The Frankenburger awakes
Would you like ketchup on your stem cells? Yes, today, the world’s first test tube burger is being unveiled at a secret location in London – a meat patty grown in a lab from 20,000 teeny weeny strips of cow muscle on a petri dish. Mmmm, I’ll have two, please! (no gherkin, though, they’re for freaks).
The stem cells are grown in a nutrient rich broth, until they multiply 30 fold. Then they’re combined with a mouth-watering elastic collagen and attached to Velcro points in a petri dish, which encourages growth of the muscle tissue. (Drool!). The muscle is bulked up by electrical stimulation (a bit like a Slendertone machine) and the strands of meat are minced up with animal fat, also grown in a lab.
Today, the burger will be fried in a pan and eaten by 2 anonymous people.

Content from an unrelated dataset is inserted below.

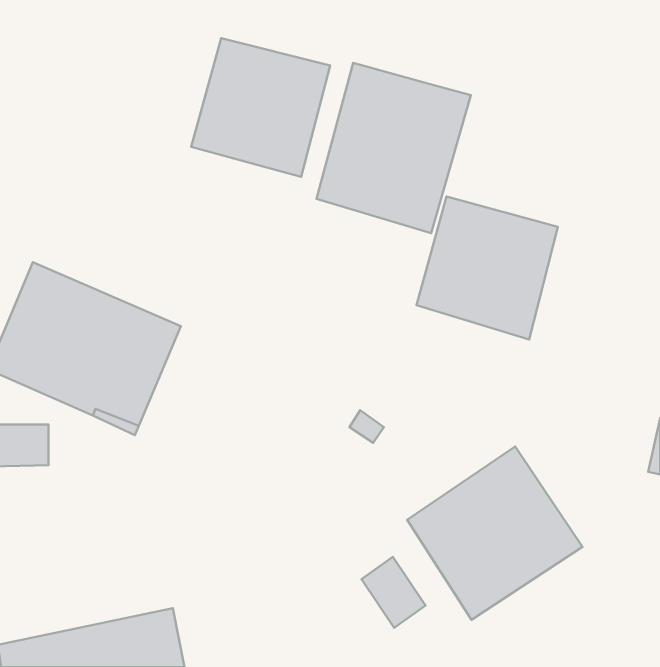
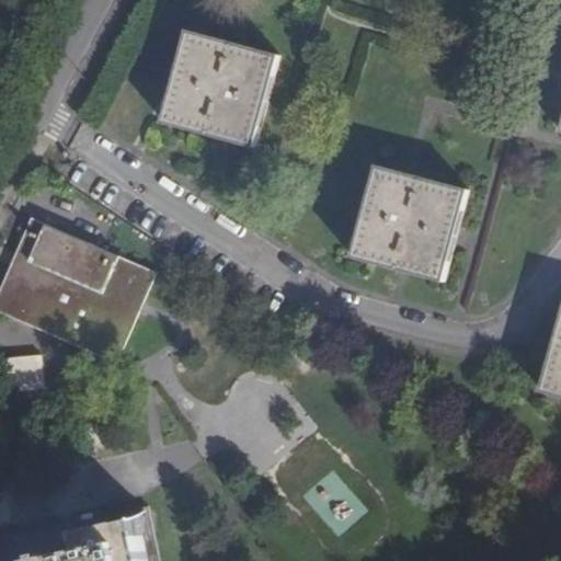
building: [316,63,471,233] -> none
building: [407,447,583,620] -> none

And if there's any justice in the world, hopefully one of them is Giles Coren.
Amazingly, the single burger cost 250 grand to produce, which at the moment doesn’t exactly make it more of an economically viable option than the traditional method of slaughtering cows and mincing them up.

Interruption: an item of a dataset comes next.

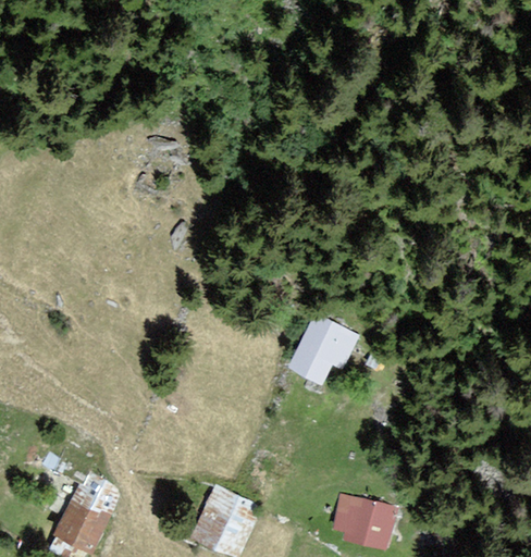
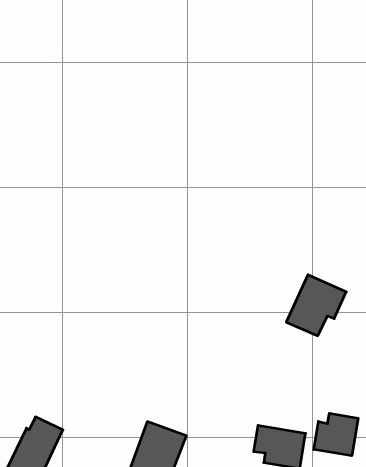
building: [285,314,355,384] -> [286,275,346,336]
building: none -> [314,413,358,456]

But its creator, Professor Mark Post, hopes that within 10 years, we could eliminate the need to eat animals at all by chowing down on in-vitro meat instead. At a conference last year, Prof Post said: ‘Meat demand is going to double in the next 40 years. Right now we are using 70% of all our agricultural capacity to grow meat through livestock. You can easily calculate that we need alternatives.'
Er, yeah. But this? How about a nice cauliflower cheese grill instead?